The sacred and the profane
reading the symbols and manifestations within the Brazilian ‘secular’ state from the perspective of Ronald Dworkin
DOI:
https://doi.org/10.14393/RFADIR-v48n2a2020-50650Keywords:
Laicity, Laicism, Secularity, Fundamental RightsAbstract
The current work aims to, through an analysis of the theoretical reference and the bibliographical method, implement an initial study of the meaning of the sacred and the profane, as well its manifestations, within the context of the Brazilian constitutionalism and secularism. To that end, we begin with a review and analysis of the possible meanings and kinds of the sacred, concluding that it is not always, necessarily, linked to the religious, being possible for the secular-sacred to exist. We also analyze, using a decision of the Conselho Nacional de Justiça as the basis, the adequacy of the current argument used to allow religious symbols in Brazilian public spaces. Lastly, different forms of how States deal with the State-Religion issue as considered, using examples from the United States of America, France and Turkey, and the usage of religious iconography in public and private spaces, and how those could be applied to Brazil, concluding for their insufficiency and inadequacy, which point toward the need to a specific laicity theory aimed at the Brazilian constitutionalism. Toward this goal, Ronald Dworkin was selected as the main theoretical reference, with relevant input from Roberto Blancarte and Ahmet Kuru.
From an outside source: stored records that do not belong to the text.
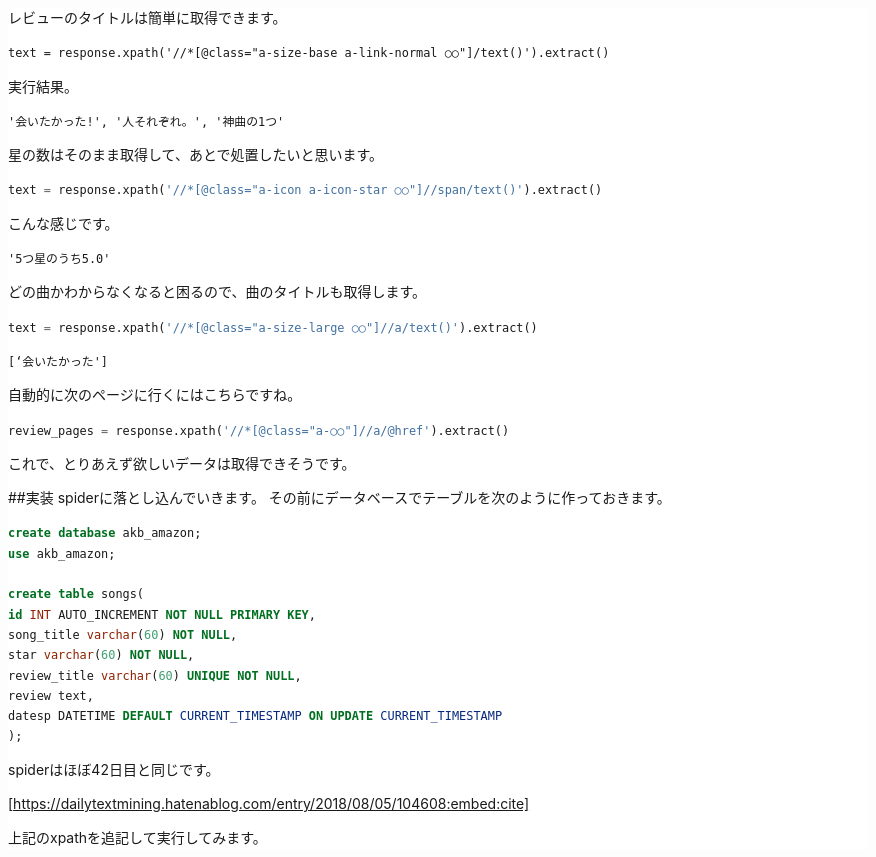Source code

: レビューのタイトルは簡単に取得できます。
```
text = response.xpath('//*[@class="a-size-base a-link-normal ○○"]/text()').extract()
```
実行結果。
```
'会いたかった!', '人それぞれ。', '神曲の1つ'
```

星の数はそのまま取得して、あとで処置したいと思います。
```python
text = response.xpath('//*[@class="a-icon a-icon-star ○○"]//span/text()').extract()
```
こんな感じです。
```
'5つ星のうち5.0'
```

どの曲かわからなくなると困るので、曲のタイトルも取得します。
```python
text = response.xpath('//*[@class="a-size-large ○○"]//a/text()').extract()
```
```
[‘会いたかった']
```

自動的に次のページに行くにはこちらですね。

```python
review_pages = response.xpath('//*[@class="a-○○"]//a/@href').extract()
```

これで、とりあえず欲しいデータは取得できそうです。

##実装
spiderに落とし込んでいきます。
その前にデータベースでテーブルを次のように作っておきます。

```sql
create database akb_amazon;
use akb_amazon;

create table songs(
id INT AUTO_INCREMENT NOT NULL PRIMARY KEY,
song_title varchar(60) NOT NULL,
star varchar(60) NOT NULL,
review_title varchar(60) UNIQUE NOT NULL,
review text,
datesp DATETIME DEFAULT CURRENT_TIMESTAMP ON UPDATE CURRENT_TIMESTAMP
);
```

spiderはほぼ42日目と同じです。


[https://dailytextmining.hatenablog.com/entry/2018/08/05/104608:embed:cite]


上記のxpathを追記して実行してみます。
Being impossible to present a conclusion on such an extensive theme, this work closes with a systemic reconstruction of the basic concepts presented, so to begin a discussion on the laicization process as something ongoing, subject to failures, abuses, advancements and setbacks, and something that requires constant monitoring and improvements but that, to that end, need an common grounds for discussions and a diagnostic of its frailties, hopefully seeded with this text.